The UK GDPR deletion flow deletes the workspace message corpus from primary stores, including canonical messages and conversations, outbound drafts, attachment metadata, attachment files in the message-attachments storage area, and derived metadata used by exports, AI, and workflow integrations. Backups and third-party provider systems follow their own retention and deletion cycles. Call recording and transcript retention in primary storage follows the workspace schedule above; infrastructure backups (including Supabase point-in-time recovery and daily backups) may retain copies until those backup windows expire.
For a detailed breakdown of our lawful bases, purposes and data categories (Article 6 UK GDPR), see Lawful basis & data categories.
5. Special Category Data
Handlet does not intentionally collect or process special category personal data (such as health data, racial or ethnic origin, or religious beliefs).
If such information appears within messages sent through connected communication channels, it is processed only as necessary to provide the service.

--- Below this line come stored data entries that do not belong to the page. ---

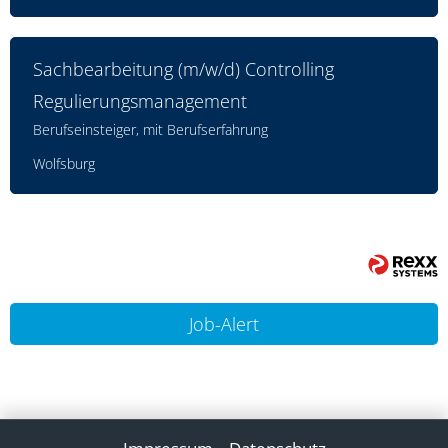
Sachbearbeitung (m/w/d) Controlling
Regulierungsmanagement
Berufseinsteiger, mit Berufserfahrung
Wolfsburg
Job-Alert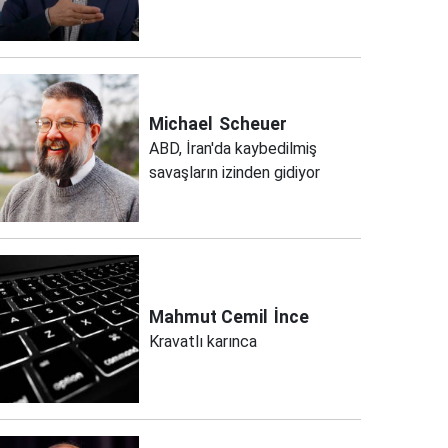
Michael
Scheuer
ABD, İran'da kaybedilmiş
savaşların izinden gidiyor
Mahmut Cemil
İnce
Kravatlı karınca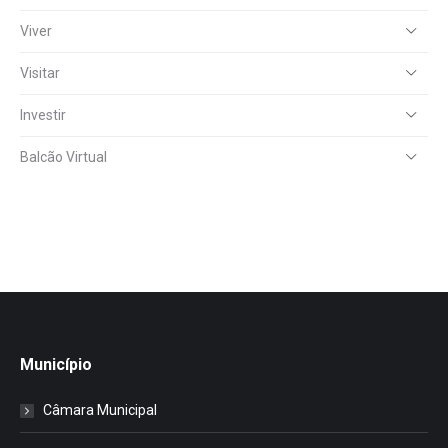
Viver
Visitar
Investir
Balcão Virtual
Município
Câmara Municipal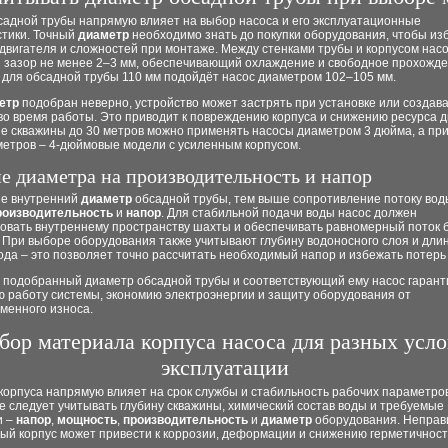
садной трубы напрямую влияет на выбор насоса и его эксплуатационные
стики. Точный
диаметр
необходимо знать до покупки оборудования, чтобы из
двигателя и сложностей при монтаже. Между стенками трубы и корпусом нас
я зазор не менее 2–3 мм, обеспечивающий охлаждение и свободное прохожде
 для обсадной трубы 110 мм подойдёт насос диаметром 102–105 мм.
етр
подобран неверно, устройство может застрять при установке или создав
о время работы. Это приводит к повреждению корпуса и снижению ресурса д
е скважины до 30 метров можно применять насосы диаметром 3 дюйма, а при
метров – 4-дюймовые модели с усиленным корпусом.
е диаметра на производительность и напор
е внутренний
диаметр
обсадной трубы, тем выше сопротивление потоку воды
роизводительность
и
напор
. Для стабильной подачи воды насос должен
вовать внутреннему пространству шахты и обеспечивать равномерный поток 
 При выборе оборудования также учитывают глубину водоносного слоя и дли
да – это позволяет точно рассчитать необходимый напор и избежать потерь
 подобранный диаметр обсадной трубы и соответствующий ему насос гаран
ю работу системы, экономию электроэнергии и защиту оборудования от
менного износа.
ор материала корпуса насоса для разных усл
эксплуатации
орпуса напрямую влияет на срок службы и стабильность рабочих параметров
 следует учитывать глубину скважины, химический состав воды и требуемые
и –
напор
,
мощность
,
производительность
и
диаметр
оборудования. Неправ
ый корпус может привести к коррозии, деформации и снижению герметичност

You should avoid adding special category or criminal offence data to Handlet unless it is genuinely necessary for your business communication and lawful for you to process.
6. Your Rights
Under UK GDPR you have several rights relating to your personal data, including the right to:
- Access your personal data
- Request correction of inaccurate data
- Request deletion of personal data
- Object to certain processing
- Request data portability
If you would like to exercise any of these rights, please contact us at:
7. Changes to This Page
We may update this page if our processing activities change or if required by law.
When updates are made, the "Last updated" date at the top of this page will be revised.